Il traghetto entra lentamente nel porto. L’accesso è stretto, perché era un lago che i Borbonefecero aprire nel 1854 per facilitare il commercio. E proprio quella lentezza della manovra permette di gustare il panorama. Mentre il traghetto comincia a girare per avvicinarsi di poppa alla banchina, si riconosce sulla strada la Chiesa di Porto Salvo, costruita a tempo di record nel 1857, poco dopo l’apertura del porto. E lì davanti si vede ancora la Statua del Redentoreche risale agli inizi del ‘900 e che le istallazioni in plastica delle biglietterie hanno pressoché coperto allo sguardo. Sulla sinistra è invece ben visibile la casina di campagna che gli stessi Borbone acquisirono per trasformare in un Palazzo Reale idoneo per i loro soggiorni estivi.

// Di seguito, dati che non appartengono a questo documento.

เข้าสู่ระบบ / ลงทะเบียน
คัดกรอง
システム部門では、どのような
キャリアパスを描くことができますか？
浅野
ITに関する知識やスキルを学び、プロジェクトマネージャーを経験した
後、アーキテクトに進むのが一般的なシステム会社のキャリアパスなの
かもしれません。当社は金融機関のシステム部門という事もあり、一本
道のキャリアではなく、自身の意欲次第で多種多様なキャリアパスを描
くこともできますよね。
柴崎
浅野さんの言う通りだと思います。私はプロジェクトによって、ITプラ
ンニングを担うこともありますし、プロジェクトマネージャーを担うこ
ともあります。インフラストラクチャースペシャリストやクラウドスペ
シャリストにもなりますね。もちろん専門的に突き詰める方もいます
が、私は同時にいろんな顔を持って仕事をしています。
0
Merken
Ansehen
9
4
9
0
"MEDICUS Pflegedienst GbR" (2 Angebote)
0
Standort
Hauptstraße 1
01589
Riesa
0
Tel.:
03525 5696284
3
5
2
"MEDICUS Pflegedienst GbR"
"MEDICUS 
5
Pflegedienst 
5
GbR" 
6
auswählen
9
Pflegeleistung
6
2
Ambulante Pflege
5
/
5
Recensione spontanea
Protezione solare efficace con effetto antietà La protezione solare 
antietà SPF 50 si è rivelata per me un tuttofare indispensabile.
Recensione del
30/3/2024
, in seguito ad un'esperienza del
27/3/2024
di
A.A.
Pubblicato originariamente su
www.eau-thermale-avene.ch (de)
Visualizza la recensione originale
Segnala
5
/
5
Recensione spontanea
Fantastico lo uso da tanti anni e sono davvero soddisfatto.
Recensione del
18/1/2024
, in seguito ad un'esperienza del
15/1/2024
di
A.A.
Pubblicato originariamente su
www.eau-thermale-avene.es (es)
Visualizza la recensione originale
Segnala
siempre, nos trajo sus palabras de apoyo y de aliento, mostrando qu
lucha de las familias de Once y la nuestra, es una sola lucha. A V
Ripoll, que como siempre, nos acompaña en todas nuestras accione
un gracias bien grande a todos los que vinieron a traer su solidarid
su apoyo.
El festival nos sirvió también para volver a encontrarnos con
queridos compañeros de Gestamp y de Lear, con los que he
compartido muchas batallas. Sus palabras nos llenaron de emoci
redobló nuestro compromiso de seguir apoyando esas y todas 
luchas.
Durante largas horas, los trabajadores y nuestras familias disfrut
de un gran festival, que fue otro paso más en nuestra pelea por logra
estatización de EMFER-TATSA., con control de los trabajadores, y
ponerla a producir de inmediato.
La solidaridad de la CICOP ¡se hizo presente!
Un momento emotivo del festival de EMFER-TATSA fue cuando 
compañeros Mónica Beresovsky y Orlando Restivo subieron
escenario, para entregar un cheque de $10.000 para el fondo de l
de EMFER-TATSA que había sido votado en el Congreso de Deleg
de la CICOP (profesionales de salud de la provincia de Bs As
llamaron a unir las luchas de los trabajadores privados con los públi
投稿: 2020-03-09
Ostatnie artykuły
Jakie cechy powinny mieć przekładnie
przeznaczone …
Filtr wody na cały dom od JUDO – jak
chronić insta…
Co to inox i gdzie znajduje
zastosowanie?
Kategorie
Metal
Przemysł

Ma c’è una cosa che ha attirato la mia attenzione. Mentre il traghetto entrava nel porto, il mio sguardo si è concentrato a sinistra sulla collina di S. Pietro. Ci sono stata tempo fa, guidata dal mitico cane Argo, e ho scoperto un panorama davvero fantastico. Per la verità la collina è nota alla maggior parte degli Ischitani per lo scempio di un depuratore iniziato e mai finito, per un albergo abbandonato e per un’antica Chiesa del ‘300 che la mano umana ha più volte violentato e che ora versa in un pessimo stato di conservazione.
Ma c’è una cosa che pochissimi conoscono. Pare che proprio quella collina sia stata il teatro di una vicenda davvero curiosa. Me ne ha parlato un signore tempo fa, mentre eravamo in attesa dell’inizio di una conferenza di Isabella Marino sulla storia del porto. Secondo quanto mi diceva il signore, la collina di S. Pietro è stata il rifugio di due ergastolani evasi dal carcere di Ventotene: Lucidi e Piermartini. Sembra che i due, in carcere per omicidio, fossero riusciti a scappare e a raggiungere Ischia navigando su una ruota di camion. Era il 1960. I due si rifugiarono in una grotta proprio lì in collina e durante il giorno riuscivano perfino a scendere in paese a comprare qualcosa da mangiare e soprattutto da bere. Forse qualche vecchio di Ischia se ne ricorderà. Io sarei curiosa di saperne di più. Non ho capito bene dove si trova la grotta. Chiederò ad Argo di accompagnarmici di nuovo.